Let me just start by saying that I like throwing peanut shells on the floor. It makes me feel better about my own much less messy apartment. For that reason, Logan's Roadhouse will always hold a special place in my heart. It delights my Inner Child.
Restaurants, for me, will always be a treat and a pleasure, except for those rare occasions when I've been to one for every meal in the space of a few days. It's like eating Godiva Chocolates incessantly - they're still fabulous, but after a while you get tired of them if you have them every day. Restaurants are my Godiva Chocolates. Then again, Godiva Chocolates are my Godiva Chocolates. You'd have to be a soulless heathen not to like them.
I went to restaurants so rarely as a child that the few occasions we did go tend to stand out in my mind as holidays; Special Events to mark a Special Day, or the simple fact that Mom had put her foot down and was sick and tired of cooking pinto beans and biscuits, which Dad required every night for supper. (I don't personally remember growing tired of them myself; they don't hold any negative associations for me and I still like them.) But we ate so many meals at home; even the traditional Nashville Sunday Lunch at a Restaurant after Church was denied us. How my sisters and I envied our lucky peers who always went out after Church. We were far more likely to go home to leftovers and Yard Work. Talk about your negative connotations!
A Snow Day story: we had driven back to Nashville from Christmas in Batesville, Arkansas with my mother's relatives, and we had driven all night to beat a snowstorm (driving east from Memphis; remember, weather always comes from Memphis if you live in Nashville) and arrived home around 3 am. When we got up later that morning, the snow had hit and we had a few inches on the ground. I don't know why we didn't just eat breakfast at home, but instead we drove to Green Hills to a restaurant that was practically empty except for us; I recollect pancakes, and a big screen TV showing old Lone Ranger serials. It was the most delicious feeling; of snow falling that we would play in that afternoon, of pancakes that were not served in our house but in a restaurant, with the added kicker of continual Westerns. We girls didn't particularly care for Westerns, but we knew our Dad loved them, and so it was a guaranteed mood-lifter. Like watching the football game with him - he was so easily angered, that anything that made him happy, however briefly, was a blessing to us as well.
A restaurant is not just a place that serves food; it's an encapsulated moment in time with several important elements: Food, conversation, and novelty. I can eat alone, and do on occasion, but that's so I can read a book or a magazine, which is almost another sort of conversation, isn't it? My most meaningful discussions come over a meal. Why else do you think Jesus had the Last Supper? Or ate in the home of a tax collector in the company of prostitutes? Because He knew it was the best way to talk to people. There's something about food and the way it loosens up our emotional and intellectual tongues, and I'm sure some scientist could make a very interesting study about the correlation between brain functions, emotional response, and the act of eating.

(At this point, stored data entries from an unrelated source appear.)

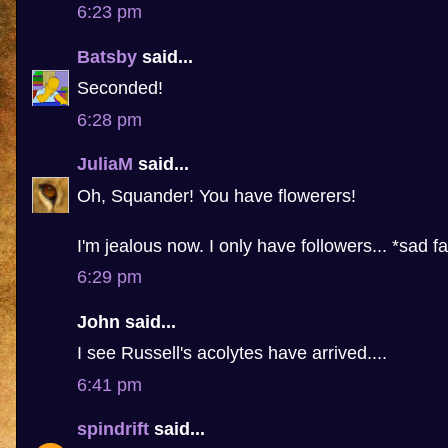
6:23 pm
Batsby
said...
Seconded!
6:28 pm
JuliaM
said...
Oh, Squander! You have flowerers!
I'm jealous now. I only have followers... *sad f
6:29 pm
John said...
I see Russell's acolytes have arrived....
6:41 pm
spindrift
said...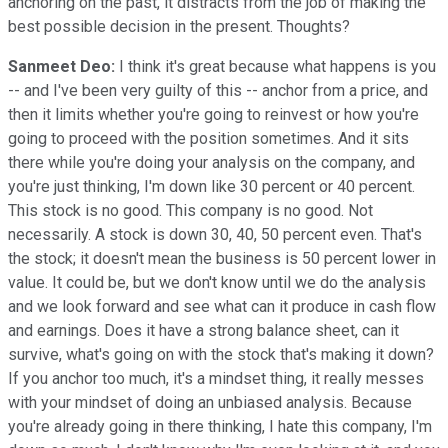
anchoring on the past, it distracts from the job of making the
best possible decision in the present. Thoughts?
Sanmeet Deo:
I think it's great because what happens is you
-- and I've been very guilty of this -- anchor from a price, and
then it limits whether you're going to reinvest or how you're
going to proceed with the position sometimes. And it sits
there while you're doing your analysis on the company, and
you're just thinking, I'm down like 30 percent or 40 percent.
This stock is no good. This company is no good. Not
necessarily. A stock is down 30, 40, 50 percent even. That's
the stock; it doesn't mean the business is 50 percent lower in
value. It could be, but we don't know until we do the analysis
and we look forward and see what can it produce in cash flow
and earnings. Does it have a strong balance sheet, can it
survive, what's going on with the stock that's making it down?
If you anchor too much, it's a mindset thing, it really messes
with your mindset of doing an unbiased analysis. Because
you're already going in there thinking, I hate this company, I'm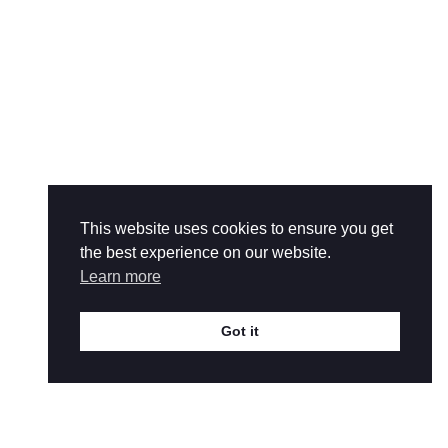
This website uses cookies to ensure you get
the best experience on our website.
Learn more
Got it
help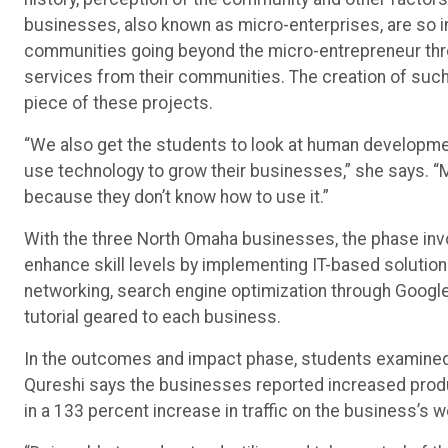
businesses, also known as micro-enterprises, are so i
communities going beyond the micro-entrepreneur thro
services from their communities. The creation of su
piece of these projects.
“We also get the students to look at human developmen
use technology to grow their businesses,” she says. 
because they don’t know how to use it.”
With the three North Omaha businesses, the phase in
enhance skill levels by implementing IT-based soluti
networking, search engine optimization through Google
tutorial geared to each business.
In the outcomes and impact phase, students examined t
Qureshi says the businesses reported increased produ
in a 133 percent increase in traffic on the business’s w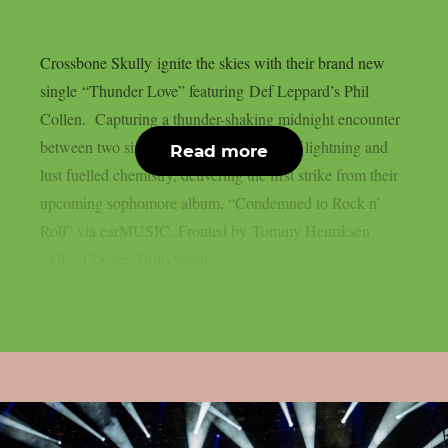
Crossbone Skully ignite the skies with their brand new
single “Thunder Love” featuring Def Leppard’s Phil
Collen. Capturing a thunder-shaking midnight encounter
between two sinners, the song is a shot of lightning and
Read more
lust fuelled chemistry, delivering the first strike from their
upcoming sophomore album, “Condemned to Rock n’
Roll” via earMUSIC. Fronted by Tommy Henriksen
(Alice Cooper, Hollywood...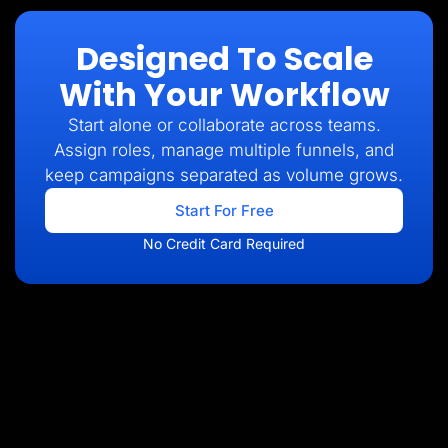
Designed To Scale
With Your Workflow
Start alone or collaborate across teams.
Assign roles, manage multiple funnels, and
keep campaigns separated as volume grows.
Start For Free
No Credit Card Required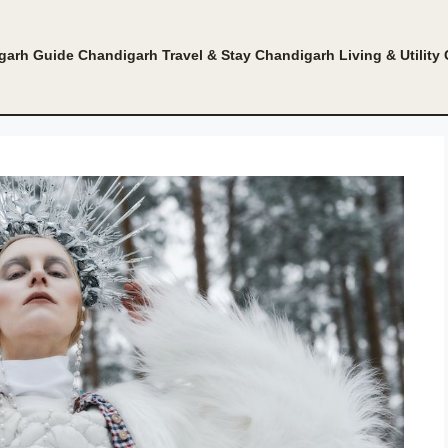
garh Guide
Chandigarh Travel & Stay
Chandigarh Living & Utility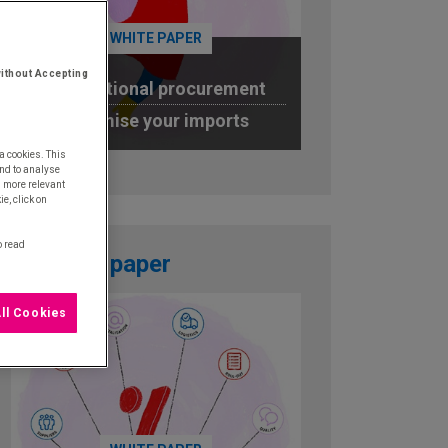
WHITE PAPER
ithout Accepting
International procurement
Optimise your imports
a cookies. This
DOWNLOAD
nd to analyse
u more relevant
e, click on
o read
White paper
ll Cookies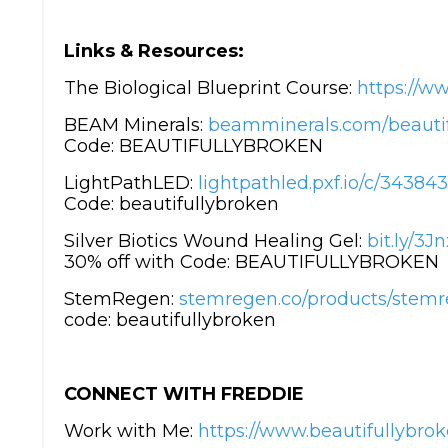
Links & Resources:
The Biological Blueprint Course:
https://ww
BEAM Minerals:
beamminerals.com/beautif
Code: BEAUTIFULLYBROKEN
LightPathLED:
lightpathled.pxf.io/c/3438
Code: beautifullybroken
Silver Biotics Wound Healing Gel:
bit.ly/3
30% off with Code: BEAUTIFULLYBROKEN
StemRegen:
stemregen.co/products/stemre
code: beautifullybroken
CONNECT WITH FREDDIE
Work with Me:
https://www.beautifullybrok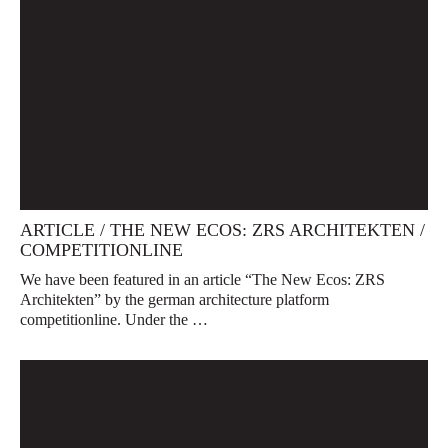
ARTICLE / THE NEW ECOS: ZRS ARCHITEKTEN /
COMPETITIONLINE
We have been featured in an article “The New Ecos: ZRS
Architekten” by the german architecture platform
competitionline. Under the …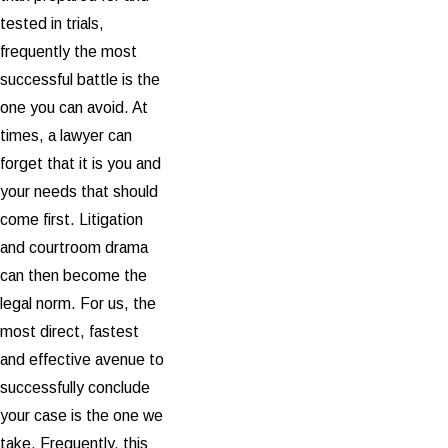
tested in trials,
frequently the most
successful battle is the
one you can avoid. At
times, a lawyer can
forget that it is you and
your needs that should
come first. Litigation
and courtroom drama
can then become the
legal norm. For us, the
most direct, fastest
and effective avenue to
successfully conclude
your case is the one we
take. Frequently, this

The novelty comes from having choices. If I go home to eat, I can almost guarantee that I will be eating one of three things: pasta, rice, or stew. I rarely buy vegetables because I never want to prepare them and they go bad before I can use them, and so the only way I can count on occasional roughage is by going to a restaurant and getting a salad or a veggie platter. Given a choice between vermicelli with sauce from a jar in my fridge and a Caesar Salad with Cajun-grilled chicken on top, my response is predictable, particularly when you take into account that the pasta would be eaten in front of the TV, while the salad would be accompanied by an interesting conversation.
And my family wonders why I can't seem to save any money. Let's see: I'm not dating anyone, so my chief socialization comes from going to restaurants with friends. I'll spend $10 on the average in a restaurant, compared to $2 for a meal at home. At least it's only lunch and dinner - I never eat breakfast in a restaurant except 3-5 times a year, tops. Even when I'm on a business trip with an expense account, I still tend to go to a guy on the corner and get a bagel and cream cheese for $1.25.
I'm not a dining snob; I'm perfectly happy in any average fern bar. I wouldn't be comfortable in a really fancy-shmantzy restaurant. But I will not eat a salad constructed entirely of iceberg lettuce. I want mixed greens or romaine, and even spinach is starting to become pedestrian to me.